The United States scrambled last week, but failed to contain the broad international rejection of its whimsical decision on occupied Jerusalem, including its traditional allies in Western Europe and the Middle East, many of whom were sharply critical of the White House break with years of international diplomatic consensus.

The bad hair day for the US began on Monday at the Security Council, where 14 other member-states, including US allies Britain and France, supported a resolution declaring “any decision and action, which purport to have altered the character, status and demographic composition of the Holy City of Jerusalem have no legal effect, are null and void and must be rescinded”. Three days later, the resolution, worded almost identically, went to the General Assembly, where it passed with an overwhelming majority. The seven member-states that, along with Israel and the US, voted against the resolution were hardly diplomatic powerhouses: Guatemala, Honduras, Nauru, Palau, Micronesia and Togo.

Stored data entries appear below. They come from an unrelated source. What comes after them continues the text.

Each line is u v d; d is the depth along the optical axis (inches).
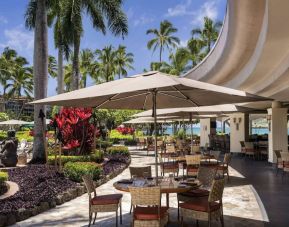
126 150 798.5
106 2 829.2
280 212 315.0
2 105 2581.2
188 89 246.2
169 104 311.1
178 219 283.1
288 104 768.9
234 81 699.4
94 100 265.6
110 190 426.0
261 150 837.8
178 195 282.5
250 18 376.5
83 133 621.9
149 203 224.4
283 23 306.0
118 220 288.2
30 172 482.9
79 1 808.3
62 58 971.9
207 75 716.7
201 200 262.4
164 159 774.5
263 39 383.9
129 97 281.9
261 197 384.5
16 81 2564.0
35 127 610.2
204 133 1237.1
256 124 2057.1
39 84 617.9
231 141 985.5
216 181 240.7
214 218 244.2
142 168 322.0
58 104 259.3
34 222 281.9
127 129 1429.6
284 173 575.8
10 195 343.3
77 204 347.9
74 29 802.2
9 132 598.9
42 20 626.8
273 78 531.8
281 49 400.5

No one in the General Assembly gave much thought to the imperious threat, on the eve of the vote, by Nikki Haley, the US ambassador, to “take names”. Rather, it was mocked. In fact, Bolivia’s ambassador, Sacha Lorenty, reportedly advised Haley that the first name she should write down in her black book was that of Bolivia. Then other ambassadors, from countries in the Middle East, Africa and Latin America, adopted the same posture, seeing it as badge of honour to have defied American bullying — for bullying it was.

It wasn’t the first time that the US found itself the odd man out at the biggest diplomatic stage in the world. It has, over the years, suffered one humiliating defeat after another in its efforts to support Israel.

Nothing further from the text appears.